DOCUMENT SECTION START
I grew up in a tough working class neighborhood, and those places breed tough people. I was born near the end of WWII, so many of my friends and classmates were the first generation sons of the men who worked in the shipyards and on the long shore during the war. Bears of men, who bred big, strong sons who always had enough to eat. My high school produced thirty-three All-Americans and a Heisman Trophy winner in three years.
            My father was neither a longshoreman nor a ship worker. He was a salesman who discovered in 1940 that he was 4F.
            So after I graduated from law school, where I went to avoid having to find a job after college, and after a short stint as a prosecutor, criminal defense was a natural. And during that endeavor, I met some people who were not only tough, they were bad. 
            In a certain sense. 
            I have always had a soft spot in my heart for outlaws, but criminals are another matter.  Criminals must be evaluated on a case by case basis because they tend to be swine. Outlaws are different. Some are swine, admittedly, but if they are the real thing, they have a code and they live by it. 
            Take Jimmy G. 
            I never met anyone tougher than Jimmy G, or more antisocial. And I don’t mean sociopathic—that is a given—I mean antisocial. Jimmy G frequently offends even his best friends. 
            Toughness, it appears to me, is not the ability to throw punches or kicks, although that can help you get out of a jam. Rather, toughness at its core is a quality of mind.  It is a willingness to go to the mat instantly if your boundaries are crossed, and to do whatever it takes to prevail. 
            For instance, one of the well-known conventions in the netherworld of pool halls, strip joints and night people is that to put one’s hands on the person of another without advance permission is to invite an immediate, and violent, response. However, toughness must be disciplined. It must be held in check and used only when appropriate. Otherwise it is just random, senseless barbarity, both dangerous and likely resulting in unpredictable consequences. That’s why someone who is truly tough, and knows it, will walk away from a confrontation he could easily dominate.
            Jimmy G’s inclinations were always right at the surface. His shoulders were back and appeared relaxed, and his brow was strong and usually a little knit, as if he had his mental teeth sunk into an internal problem of some kind. He looked out from under his brow, and in his eyes was the ice cold of his general disdain for mankind, just waiting. And he always turned his left side a little toward anyone unknown he encountered, almost as if it was unconscious. 
            Once on a downtown sidewalk on the way to lunch he brushed past a slowpoke who, with his friends, was taking up the entire sidewalk. When the lout erupted Hey, punk, you bumped into me Jimmy G did a quick about-face with military precision and laid the fellow out. Jimmy G smiled down and said Yeah, and I hit you, too and then he looked at the miscreant’s friends.  There were no challengers. Jimmy G is not a large man, nor is he small; he is compact, and he is serious.
            How Jimmy G and Tall Paul, two guys with short, well-groomed hair, leather coats, nice slacks and bad attitudes became embroiled in a beef in this redneck country-western bar on the far east corner of the city is not important. Nothing had gone right all day long, so Jimmy G and Paul decided to stop for a drink. Jimmy G’s piece was, as always, clipped under the dashboard in what looked like a fuse box that hid it from view.
DOCUMENT SECTION END
STORED DATA START
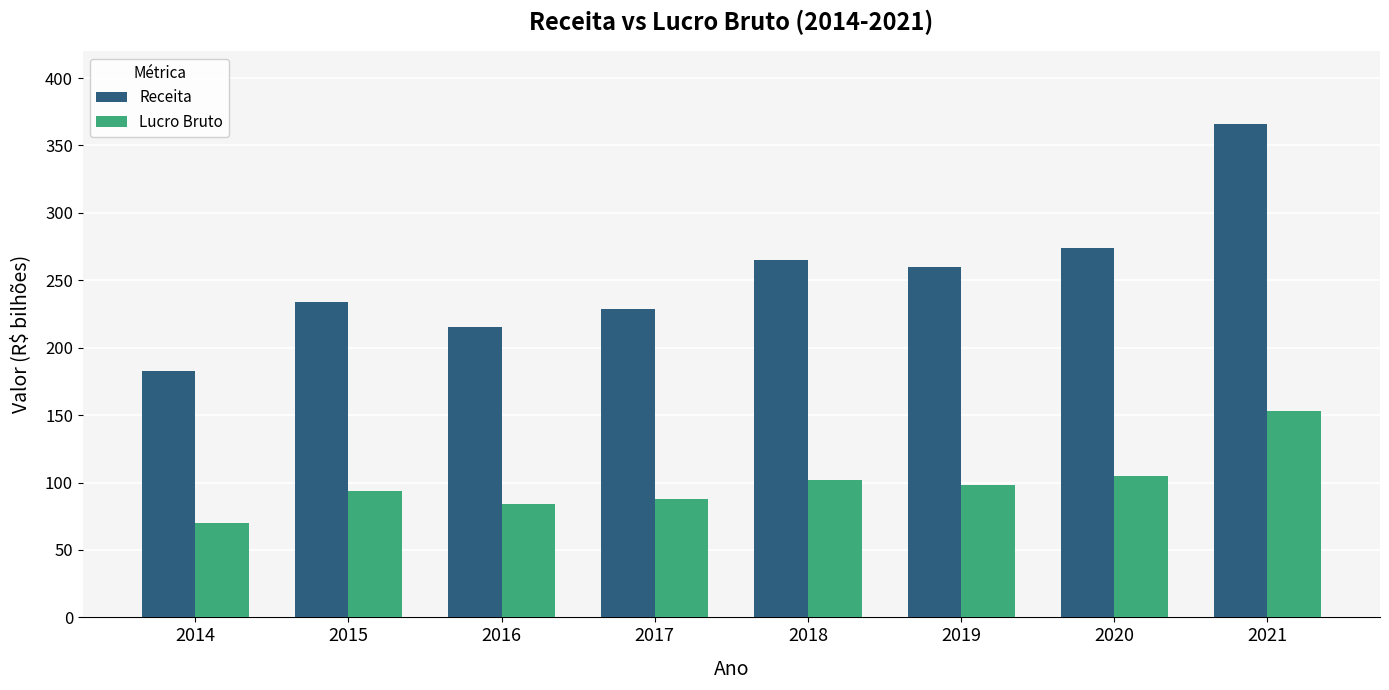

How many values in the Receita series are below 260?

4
STORED DATA END
STORED DATA START
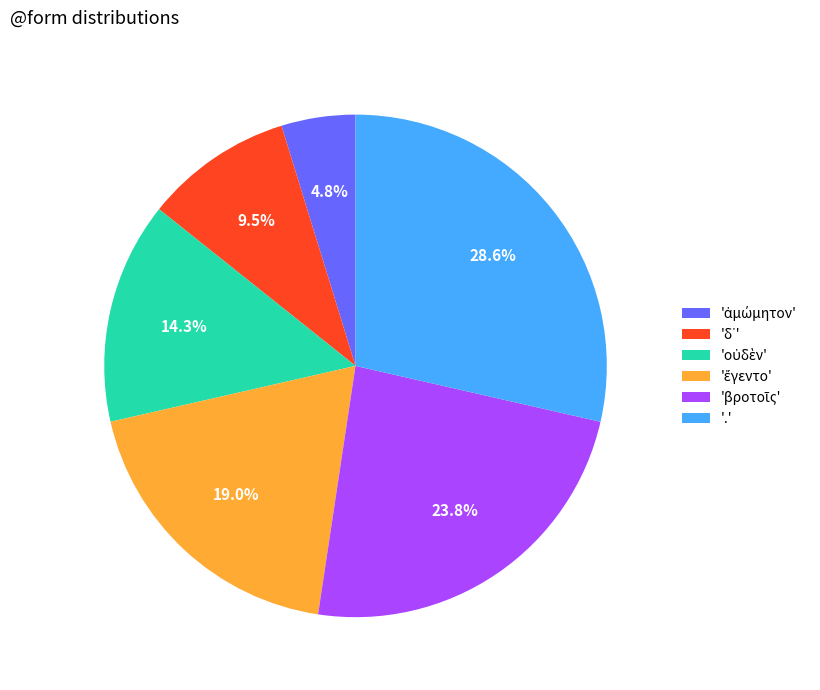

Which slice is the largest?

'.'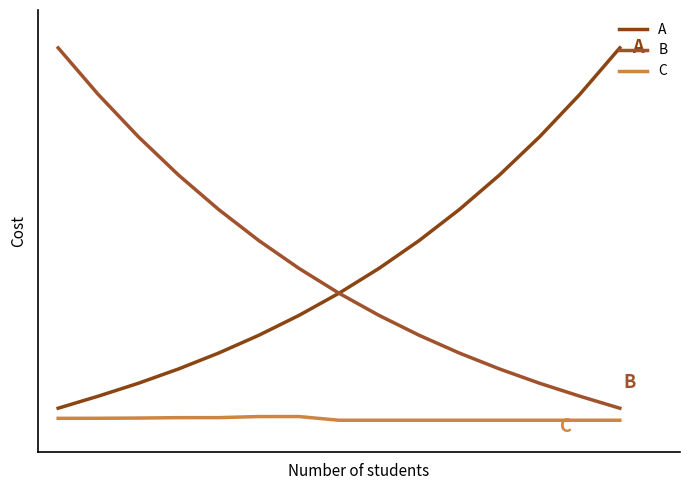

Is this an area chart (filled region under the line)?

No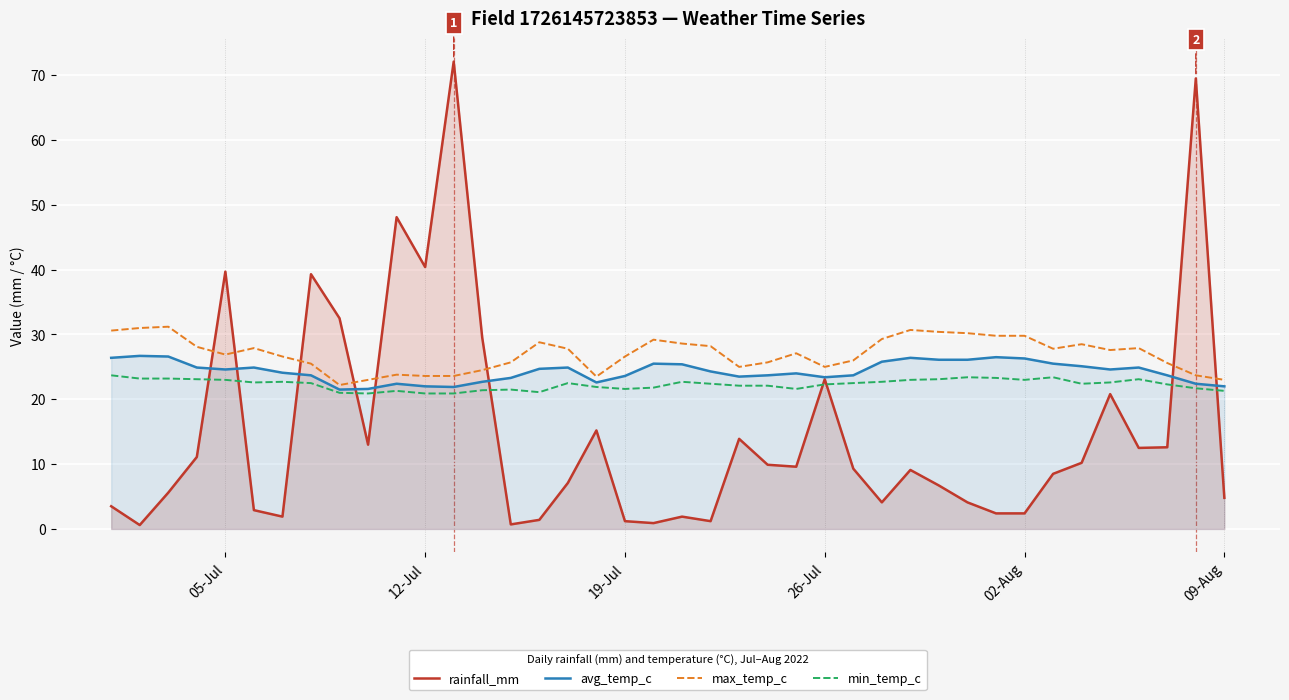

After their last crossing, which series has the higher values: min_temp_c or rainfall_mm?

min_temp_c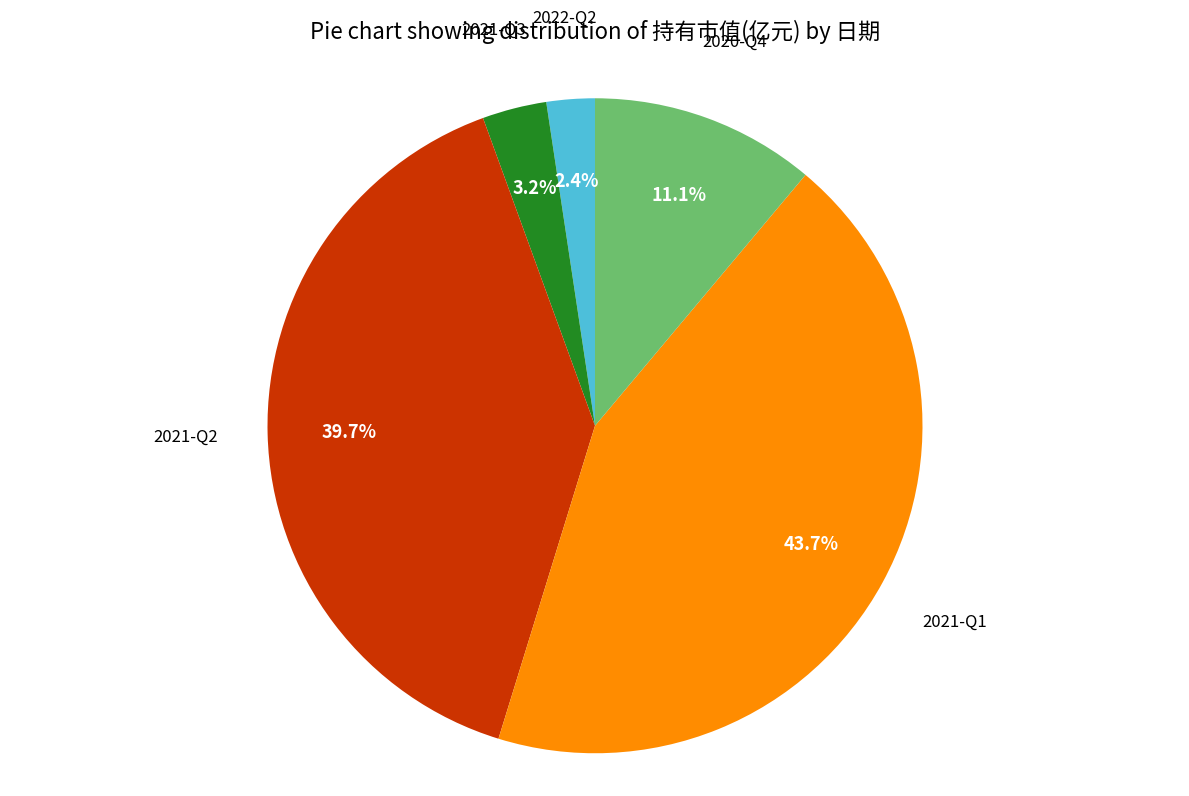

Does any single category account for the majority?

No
STORED DATA END
STORED DATA START
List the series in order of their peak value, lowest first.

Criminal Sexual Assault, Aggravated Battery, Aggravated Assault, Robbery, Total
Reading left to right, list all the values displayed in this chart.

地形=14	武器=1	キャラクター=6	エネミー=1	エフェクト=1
STORED DATA END
*PROBLEMS AND TASKS*:
1. Answer these about the story of Jimmy G:
(a) What did the narrator's father do for a living?
(b) How many All-Americans did the narrator's high school produce in three years?
(c) Where did Jimmy G keep his piece in the car?
2. Give back everything in the Jimmy G story from "I grew up in" down to "in three years.", copied word for word.
3. Extend the story about Jimmy G, picking up right after its final sentence.
The items aren't needed for any of this.

*ANSWERS TO EACH TASK*:
1.
(a) He was a salesman.
(b) Thirty-three.
(c) Clipped under the dashboard in what looked like a fuse box.

2.
I grew up in a tough working class neighborhood, and those places breed tough people. I was born near the end of WWII, so many of my friends and classmates were the first generation sons of the men who worked in the shipyards and on the long shore during the war. Bears of men, who bred big, strong sons who always had enough to eat. My high school produced thirty-three All-Americans and a Heisman Trophy winner in three years.

3.
            Tall Paul was one of a kind. In the 1970s he had gone to college through an innovative outreach program while doing ten years in the penitentiary for armed robbery, applied himself and had actually become well educated. He had a degree in English Literature, and you could tell that easily even in a short conversation. What came out of him most of the time was an argot straight from the street-corner—what was called “the dozens” in the 1950s—but when he would mix that talk with what he had learned in prison he hit a groove, and he could be brilliant. He was quick, sardonic, observant, and his wit was razor sharp. But he wasn’t a fighter, at least not physically. His duels were all in words, and at the redneck country-western bar, he was way out of his element, besides being a little bit drunk.
            Jimmy G, on the other hand, was as ready as can be, but he was quiet in unfamiliar settings and he didn’t like the odds in the redneck bar, especially after Paul got into the—uh—discussion with the Stetsons about politics, and then about religion and politics. Paul explained that you had to be an idiot to believe in religion because of the private lives of the people who pushed it on everyone, which were less than virtuous. Therefore, he argued, even they did not believe it and so it was obviously a hustle for money.
            Jimmy G kept trying to get Paul to shut up, and finally dragged him out of the place, but this group of exburban cowboys followed; the damage was done. 
            The sun had gone down.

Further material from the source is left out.